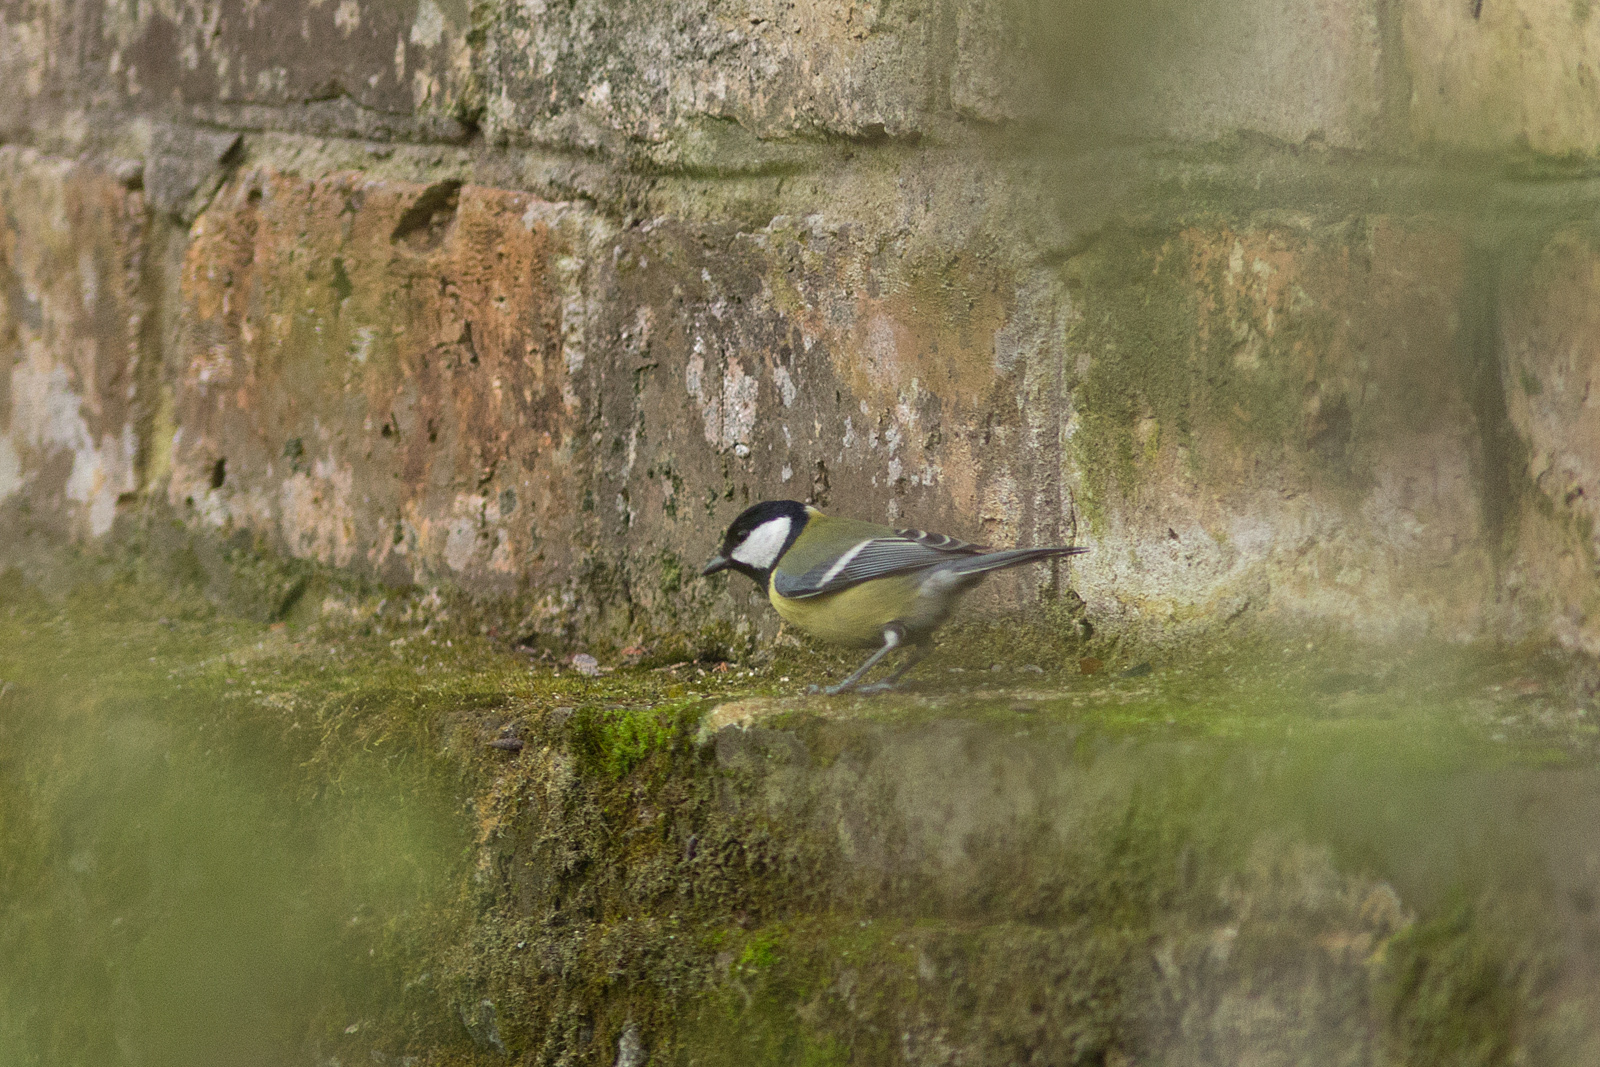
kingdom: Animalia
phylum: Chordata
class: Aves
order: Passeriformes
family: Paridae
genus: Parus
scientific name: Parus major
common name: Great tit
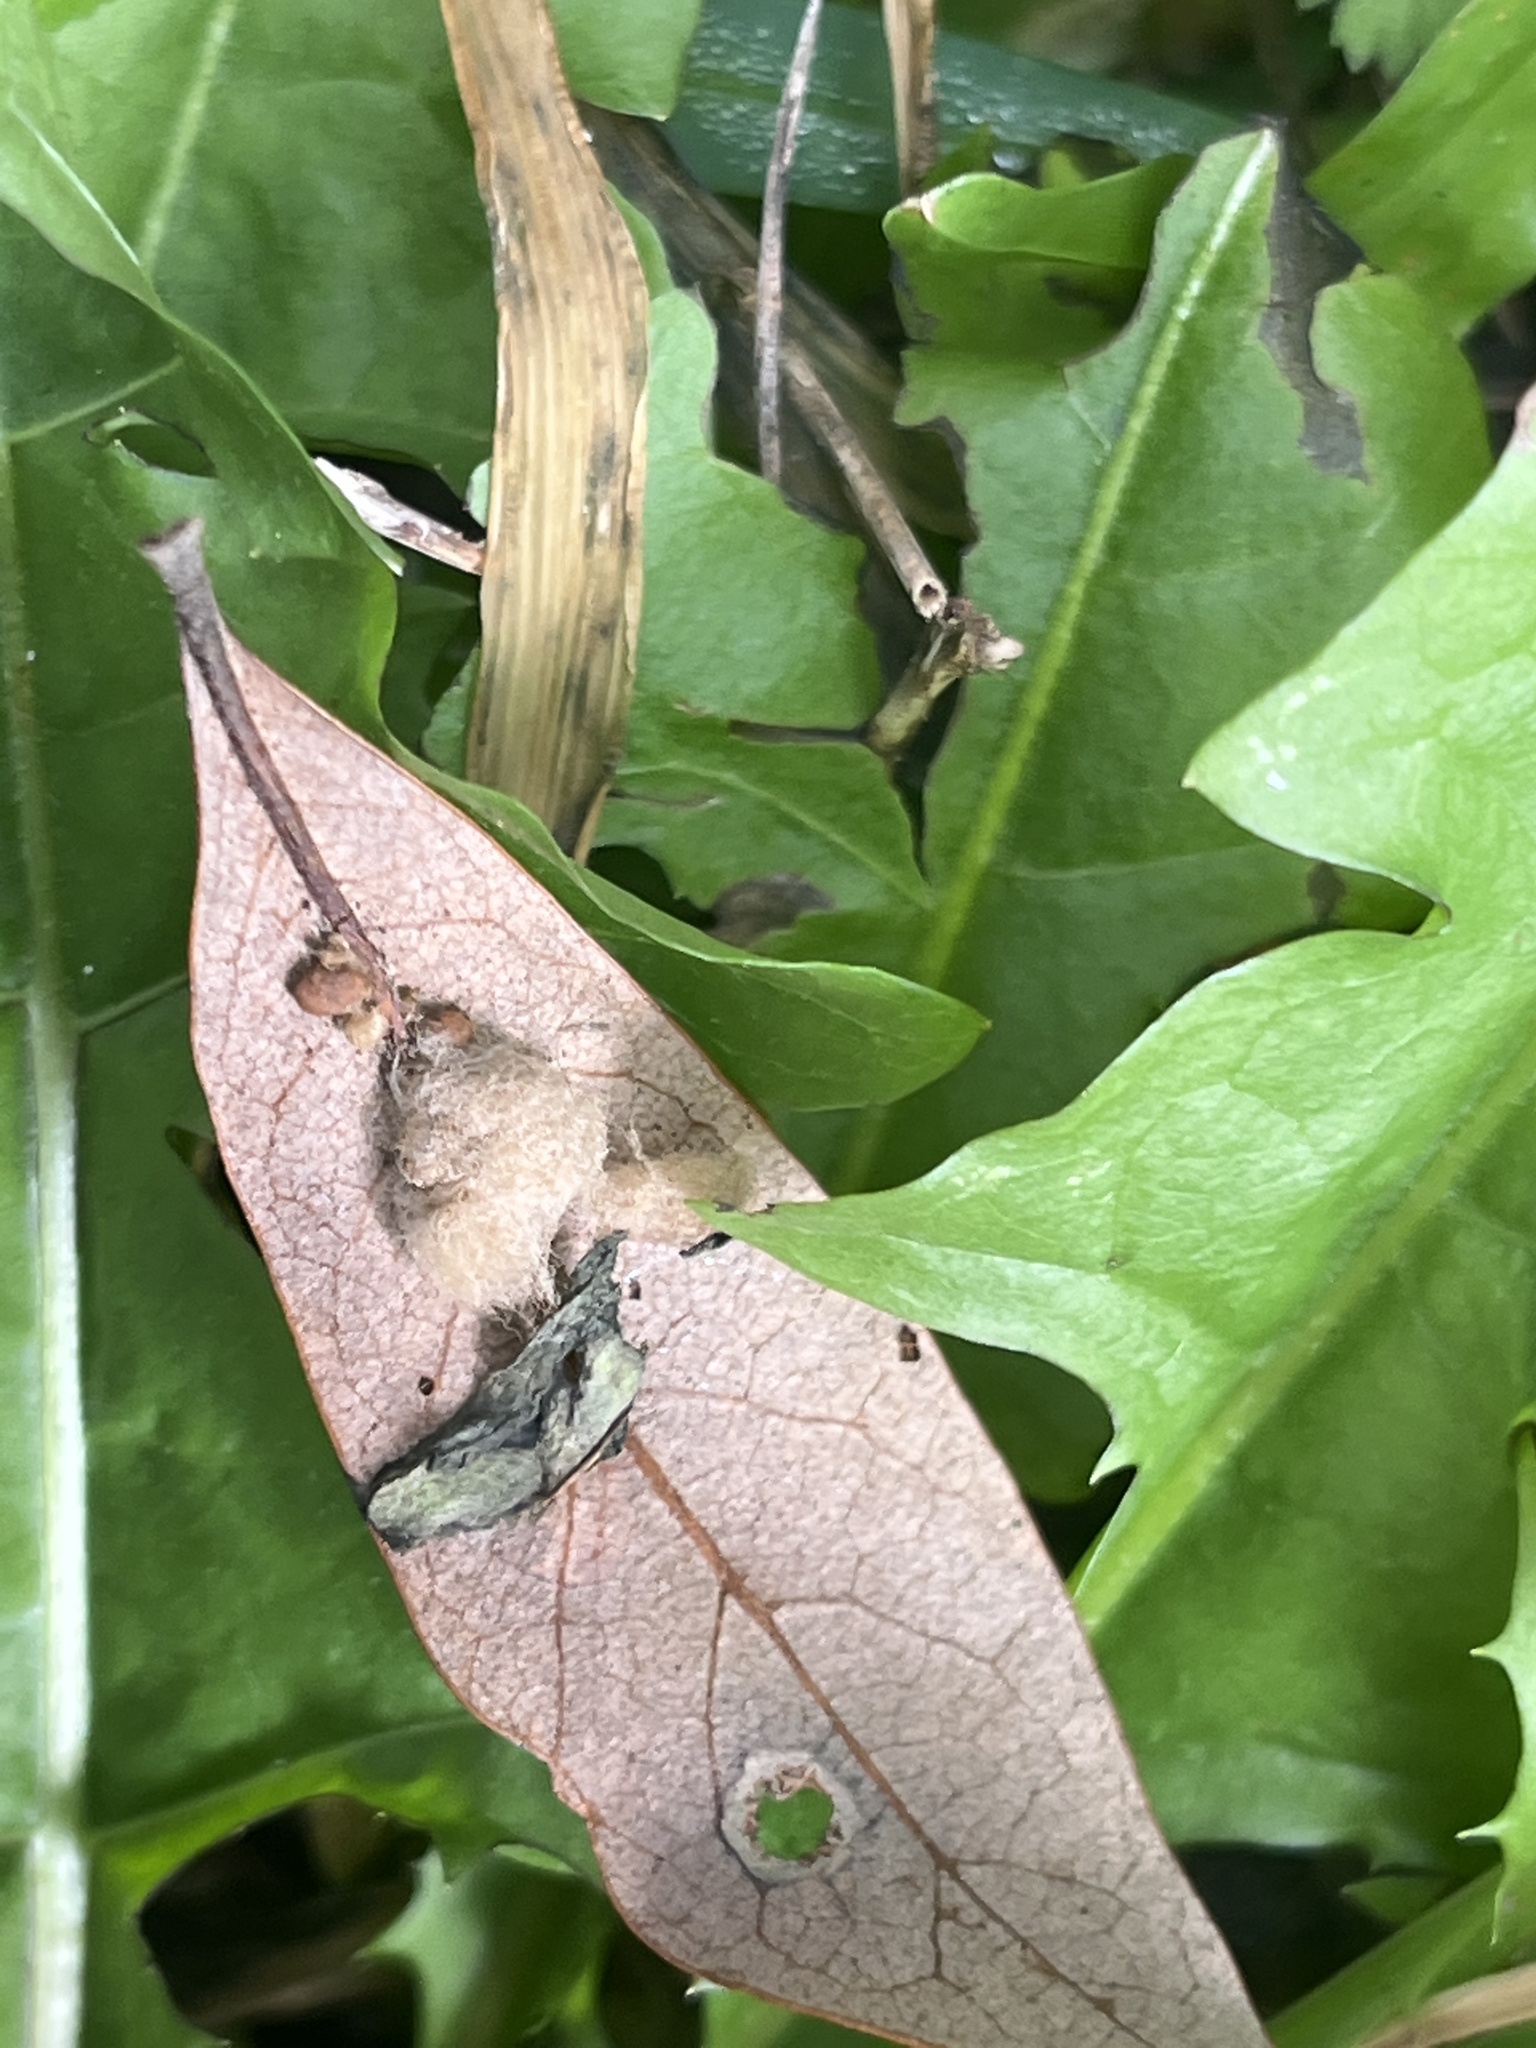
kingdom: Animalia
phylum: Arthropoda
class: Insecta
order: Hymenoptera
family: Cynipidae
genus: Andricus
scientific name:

○ ○ ○

What is asked —
Render all of the data above as a numbered list of its lines, omitting blank lines and leaving out the pictures.

Written solution —
1. kingdom: Animalia
2. phylum: Chordata
3. class: Aves
4. order: Passeriformes
5. family: Paridae
6. genus: Parus
7. scientific name: Parus major
8. common name: Great tit
9. kingdom: Animalia
10. phylum: Arthropoda
11. class: Insecta
12. order: Hymenoptera
13. family: Cynipidae
14. genus: Andricus
15. scientific name:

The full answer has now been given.